TV cops launch a new odd couple

Despite its deceptively generic title, The Good Guys has very sophisticated ambitions.

While films love to cross-pollinate police procedural with odd-couple bromance, satire with sentimental morality tale, The Good Guys may be television's first buddy-cop dramedy.

Jack Bailey (Colin Hanks) and Dan Stark (Bradely Whitford) are Dallas detectives assigned to property crimes and each other.

If this sounds like a punishment, it is.

Wound tight and by the book, Bailey has alienated his superiors with his snarky schoolmarm ways, while Stark prides himself on being "old school", which means he looks and acts as if he received his police training directly from Starsky and Hutch.
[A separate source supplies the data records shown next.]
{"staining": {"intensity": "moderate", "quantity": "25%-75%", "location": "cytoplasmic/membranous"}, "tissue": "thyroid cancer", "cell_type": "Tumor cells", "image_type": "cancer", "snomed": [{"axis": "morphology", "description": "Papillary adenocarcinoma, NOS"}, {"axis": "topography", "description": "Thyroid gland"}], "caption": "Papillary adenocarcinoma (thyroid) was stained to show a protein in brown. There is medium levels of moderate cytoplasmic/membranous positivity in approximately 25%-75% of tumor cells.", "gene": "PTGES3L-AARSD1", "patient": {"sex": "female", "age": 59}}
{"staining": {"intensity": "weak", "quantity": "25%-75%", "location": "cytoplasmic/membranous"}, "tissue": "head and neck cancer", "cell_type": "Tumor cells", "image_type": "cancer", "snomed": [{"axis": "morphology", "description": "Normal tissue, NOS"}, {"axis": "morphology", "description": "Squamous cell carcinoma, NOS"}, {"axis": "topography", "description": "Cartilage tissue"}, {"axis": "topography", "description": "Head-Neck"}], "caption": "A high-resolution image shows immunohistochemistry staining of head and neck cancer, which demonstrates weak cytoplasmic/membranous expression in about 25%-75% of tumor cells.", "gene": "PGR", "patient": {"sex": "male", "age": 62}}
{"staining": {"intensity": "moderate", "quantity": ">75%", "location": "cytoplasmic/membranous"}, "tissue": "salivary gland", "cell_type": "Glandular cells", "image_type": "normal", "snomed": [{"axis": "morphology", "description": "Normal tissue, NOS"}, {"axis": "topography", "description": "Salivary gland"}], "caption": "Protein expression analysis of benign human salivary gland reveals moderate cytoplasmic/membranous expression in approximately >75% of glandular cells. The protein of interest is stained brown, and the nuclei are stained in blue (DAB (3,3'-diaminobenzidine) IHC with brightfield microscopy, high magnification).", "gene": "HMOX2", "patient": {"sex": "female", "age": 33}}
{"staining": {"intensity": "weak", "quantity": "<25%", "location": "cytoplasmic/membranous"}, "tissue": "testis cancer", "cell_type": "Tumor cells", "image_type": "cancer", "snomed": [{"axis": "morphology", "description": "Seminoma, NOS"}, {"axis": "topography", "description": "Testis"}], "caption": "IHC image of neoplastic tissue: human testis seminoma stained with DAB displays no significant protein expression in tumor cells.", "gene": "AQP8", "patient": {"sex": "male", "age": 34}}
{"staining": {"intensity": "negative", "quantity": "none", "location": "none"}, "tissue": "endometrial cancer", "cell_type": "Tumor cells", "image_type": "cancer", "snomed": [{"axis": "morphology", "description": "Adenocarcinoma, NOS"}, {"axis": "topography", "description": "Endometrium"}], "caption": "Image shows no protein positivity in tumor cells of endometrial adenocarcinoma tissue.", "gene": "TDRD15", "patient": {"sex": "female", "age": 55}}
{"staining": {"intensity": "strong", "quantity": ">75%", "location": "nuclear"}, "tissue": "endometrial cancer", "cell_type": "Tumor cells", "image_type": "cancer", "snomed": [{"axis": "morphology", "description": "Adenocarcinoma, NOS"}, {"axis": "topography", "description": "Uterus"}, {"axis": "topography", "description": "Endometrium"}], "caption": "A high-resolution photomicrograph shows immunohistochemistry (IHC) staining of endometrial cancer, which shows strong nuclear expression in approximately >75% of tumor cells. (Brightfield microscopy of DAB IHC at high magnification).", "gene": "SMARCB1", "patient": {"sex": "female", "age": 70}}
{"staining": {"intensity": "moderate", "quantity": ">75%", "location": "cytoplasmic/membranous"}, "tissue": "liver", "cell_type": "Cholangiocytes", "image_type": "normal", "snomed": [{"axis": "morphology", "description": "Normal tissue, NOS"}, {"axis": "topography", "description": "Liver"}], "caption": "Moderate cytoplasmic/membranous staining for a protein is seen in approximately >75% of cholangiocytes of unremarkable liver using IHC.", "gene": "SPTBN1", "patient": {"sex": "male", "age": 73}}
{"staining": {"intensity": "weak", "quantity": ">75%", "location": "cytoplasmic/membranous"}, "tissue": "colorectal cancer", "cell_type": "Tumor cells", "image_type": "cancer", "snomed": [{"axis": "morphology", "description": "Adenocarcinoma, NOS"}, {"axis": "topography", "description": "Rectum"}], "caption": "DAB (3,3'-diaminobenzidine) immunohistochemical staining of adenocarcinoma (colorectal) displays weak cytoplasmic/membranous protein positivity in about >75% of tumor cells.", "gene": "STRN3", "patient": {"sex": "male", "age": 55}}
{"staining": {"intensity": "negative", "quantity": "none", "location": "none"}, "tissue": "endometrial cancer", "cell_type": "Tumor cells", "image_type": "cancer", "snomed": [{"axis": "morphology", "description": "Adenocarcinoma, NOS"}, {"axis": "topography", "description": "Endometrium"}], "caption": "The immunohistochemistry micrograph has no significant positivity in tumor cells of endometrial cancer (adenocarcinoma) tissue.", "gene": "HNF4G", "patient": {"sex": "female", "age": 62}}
Having once been half of Stark and Savage - a police team so famous the duo had a television movie made about them - Stark is now such a has-been that he lives in a trailer, drinks on duty, wears aviator shades and has a cheesy moustache.

Oh, and he sleeps around. (Because women, even those played by Nia Vardalos, are totally turned on by drunken, moustached, aviator-shaded men.) Stark is also the fastidious Bailey's nightmare made flesh, and since Hanks, a fine and increasingly versatile actor, bears such a striking resemblance in mien and manner to his old man, Tom Hanks, it is difficult not to think of The Good Guys as an updated version of Turner & Hooch, with Whitford playing Hooch.

That may just be intentional.

Because The Good Guys is all about taking the mickey out of out every cop show and film that has preceded it.

Every gun-dependent narrative - the spaghetti Western, 24, Lethal Weapon, you name it - is tagged, and everyone involved, especially Hanks and Whitford, appear to be having the time of their lives.

Their delight is infectious, and The Good Guys' biggest strength is its unflagging sense of fun. And if Whitford can manage to make aviator frames cool again, well, I do believe the man's work is done here.

- The Good Guys screens Thursdays at 8.30pm on FOUR.